At any rate, Eddie talks about how much he wants to spend the summer with her, she talks about how scared she is of the fiscal and practical implications of bumming around without a plan for three months...wow, good times. She tells him that they can't run away from things just by taking a trip. As this conversation progresses, we learn that Joey is in fact uncomfortable with the whole trip, or at least at the scope Eddie has in mind. She wants to scale it back and work for part of the summer before they leave. He gives her the ying-yow about how they're going to spend the rest of their lives working and so forth. "Nobody said we have to go tomorrow," she says angrily. "I do," he says. Oh, of course. It's The Giving Of An Ultimatum. One of Joey's favorite things. Because it forces her to act tortured and then have an epiphany, and God knows she loves her some of that. She knows she's never cuter than when she's having an epiphany. Eddie accuses her of not really wanting to go with him anyway, and she insists that that isn't it. She thinks he's asking her to throw her life into chaos, he insists that she's thinking too hard, and every dynamic of Little Joey Potter's life is repeated yet again. She insists that Eddie is living in a literary fantasy that isn't realistic, and Katie Holmes unleashes a really bad acting moment when she instructs him that people always have to come home and "deal -- with the real -- world." "Who you are, Joey," Eddie tells her, "is not some scared little girl who's afraid to take chances on anything, who's afraid to really love someone because of the risk or the pain.
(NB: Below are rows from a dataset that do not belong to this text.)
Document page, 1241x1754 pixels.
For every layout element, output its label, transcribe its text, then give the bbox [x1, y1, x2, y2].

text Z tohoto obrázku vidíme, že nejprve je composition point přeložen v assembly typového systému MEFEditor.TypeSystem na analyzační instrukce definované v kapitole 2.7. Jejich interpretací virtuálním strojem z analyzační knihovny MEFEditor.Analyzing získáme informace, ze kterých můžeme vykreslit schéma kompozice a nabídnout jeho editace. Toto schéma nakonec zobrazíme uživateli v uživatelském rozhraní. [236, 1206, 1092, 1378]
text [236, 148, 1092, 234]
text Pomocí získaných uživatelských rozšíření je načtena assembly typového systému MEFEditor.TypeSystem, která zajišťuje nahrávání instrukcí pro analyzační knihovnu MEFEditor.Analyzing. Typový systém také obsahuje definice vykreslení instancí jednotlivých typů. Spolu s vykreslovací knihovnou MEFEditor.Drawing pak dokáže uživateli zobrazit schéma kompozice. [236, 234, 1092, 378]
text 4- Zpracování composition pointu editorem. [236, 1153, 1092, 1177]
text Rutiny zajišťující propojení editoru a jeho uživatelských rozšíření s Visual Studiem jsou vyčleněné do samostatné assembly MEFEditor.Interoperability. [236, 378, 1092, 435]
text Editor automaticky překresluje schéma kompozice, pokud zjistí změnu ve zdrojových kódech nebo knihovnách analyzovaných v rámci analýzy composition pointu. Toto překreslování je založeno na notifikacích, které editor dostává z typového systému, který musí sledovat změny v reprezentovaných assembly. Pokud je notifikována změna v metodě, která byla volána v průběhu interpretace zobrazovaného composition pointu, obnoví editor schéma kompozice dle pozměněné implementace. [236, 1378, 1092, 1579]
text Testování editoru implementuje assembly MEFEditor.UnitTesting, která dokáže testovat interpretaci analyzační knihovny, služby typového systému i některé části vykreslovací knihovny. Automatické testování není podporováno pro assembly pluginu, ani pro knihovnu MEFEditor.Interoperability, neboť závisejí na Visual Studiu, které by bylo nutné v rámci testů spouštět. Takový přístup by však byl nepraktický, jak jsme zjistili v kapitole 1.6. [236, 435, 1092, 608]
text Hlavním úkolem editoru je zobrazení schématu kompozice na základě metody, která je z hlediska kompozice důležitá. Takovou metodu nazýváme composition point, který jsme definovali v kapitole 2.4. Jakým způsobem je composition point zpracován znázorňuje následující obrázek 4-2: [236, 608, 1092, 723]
That does not define you as a person." Well, Eddie, I hope that speech didn't define you as an orator, because it sucked the bag. "Or maybe it does," he asks inevitably. "Are you done?" Joey asks sadly but with her constant air of superiority intact, and then she throws him out.

Glass, Steel & Paneling. Pacey strolls into the office to find a morose band of suits sitting around contemplating their life insurance policies. He looks around suspiciously. Cut to Boss Man Rich in his office, telling someone on the phone that it's "like a morgue" at the office. I don't think most morgues have this many guys in suits this tragically hip, but I could be wrong. As Boss Man Rich finishes the call, Pacey walks in. He asks BMR what exactly is going on, and BMR chastises him for being late before allowing that he doesn't even want to hear about what happened between Pacey and Sadia. He then breaks the news to Pacey that Stock-O-Doom was rejected by the FDA, and the stock is apparently worth bubkes. Pacey looks stricken, and tells BMR that he promised Pacey it was a sure thing. Apparently, Stock-O-Doom's flu medication has "nasty side effects" (probably the kind that take five minutes to explain in a pharmaceutical TV ad), so the FDA said no. Pacey terms this development "a disaster," but Rich encourages him to calm down. Pacey is heartsick that he's been pushing Stock-O-Doom on clients for months, and now it's worthless. BMR assures him that this is the way the cookie crumbles -- at least, the cookie you get when you're a giant heartless asshole. BMR tells Pacey not to worry about the many people who are inevitably going to rip on him today. "Professional hazard," he explains. Pacey leaves the meeting, looking ill and unconvinced by BMR's attempts to reassure him that he did nothing wrong. Wistful Pacey thinks of Dawson and becomes miserable. Hey, that's always what happens to me, too.